Scenes at the front and in the havoc of makeshift, overcrowded hospitals contrast with the time Vera spends at home on leave where her parents live stubbornly in a world of their own–complaining about the lack of good servants, the parsimonious food supply, and demanding that she return home to ‘help out’. But the film treats all its characters with generosity, and in time, it’s clear that Vera’s parents’ stance is just another coping mechanism. The film does an excellent job of showing how Vera is torn by conflicting demands in an era when women’s roles were severely dictated by society and yet also rapidly changing. Peppered with marvelously strong characterizations–including Winfred Holtby, Vera’s dearest friend, the powerful drama is accompanied by excerpts of Leighton’s letters and poetry.
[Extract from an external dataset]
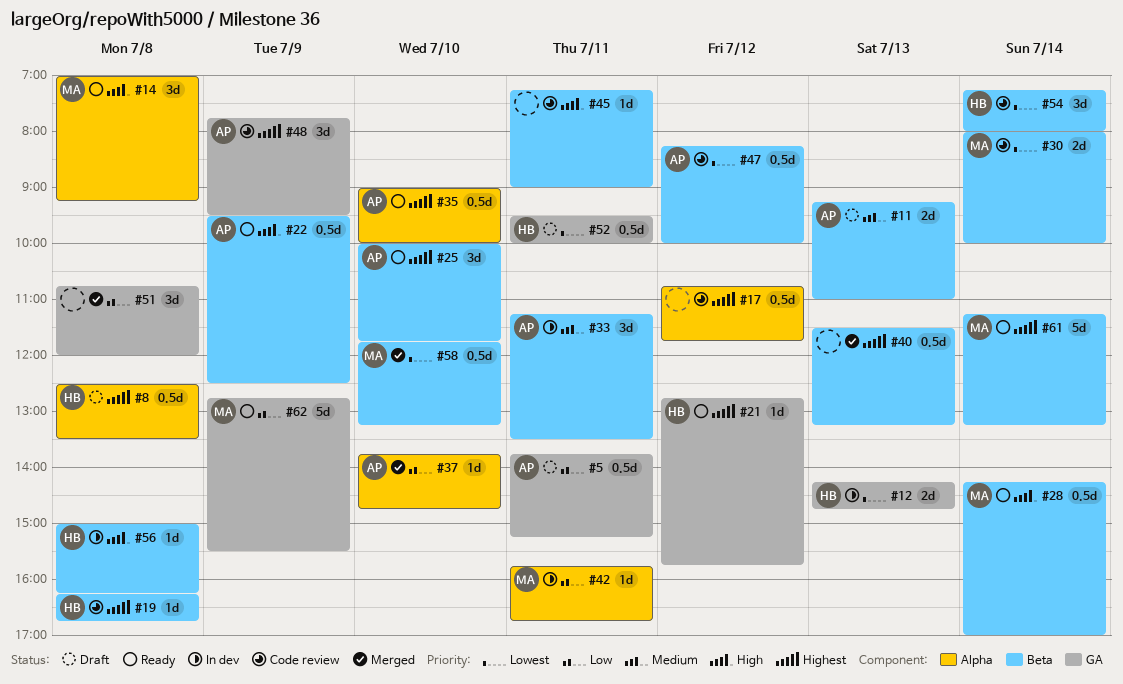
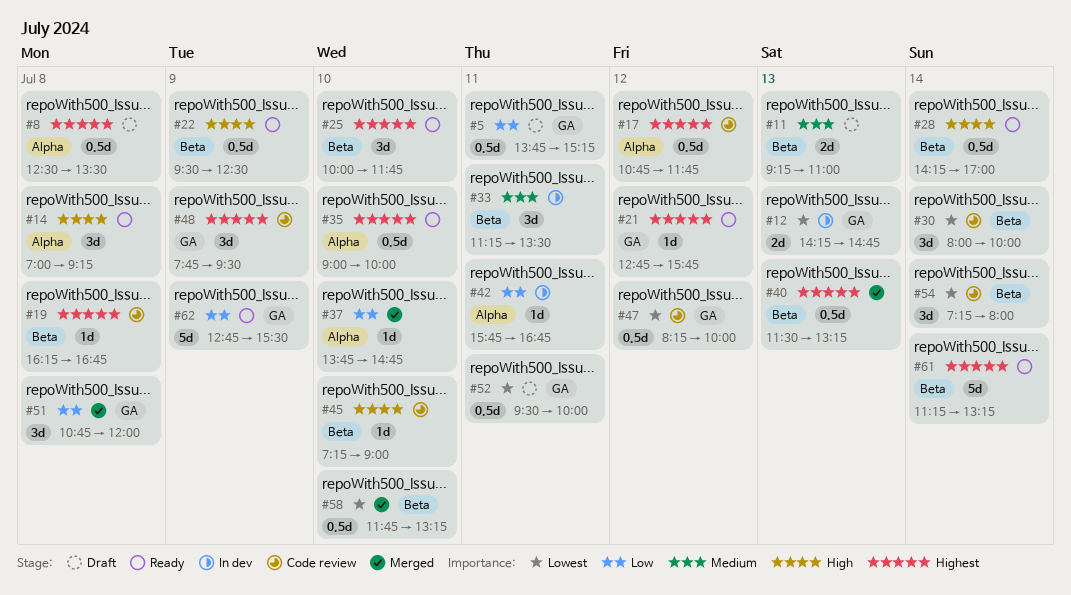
#30, estimate: 2d -> 3d
#45, day: Jul 11 -> Jul 10
#47, label: Beta -> GA
#56: present -> none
This beautifully acted, brilliant adaptation directed by Moira Armstrong captures the raw power of Brittain’s memoir, and the fact that Vera’s story is true, makes the film (and the book) exactly as the title suggests–a powerful “testament” against war. Gradually, over time, Vera’s belief system is shaken to its foundations as her illusions of patriotism and the nobility of war are stripped away and replaced with anger, loss and grief. Vera struggles with futility and anguish as those she loves best become statistics in a senseless bloodbath.

Testament of Youth is a 4 VHS set, and in spite of the fact this is a production from the late 70s, the film is remarkably good quality. Details on this boxed set state that it’s 200 minutes long with each tape 50 minutes. But, this is a 5 part series with two episodes on the first tape, so in reality the film is about 250 minutes long. If you are at all interested in WWI, feminist figures or pacifism, then this first class BBC drama is well worth watching.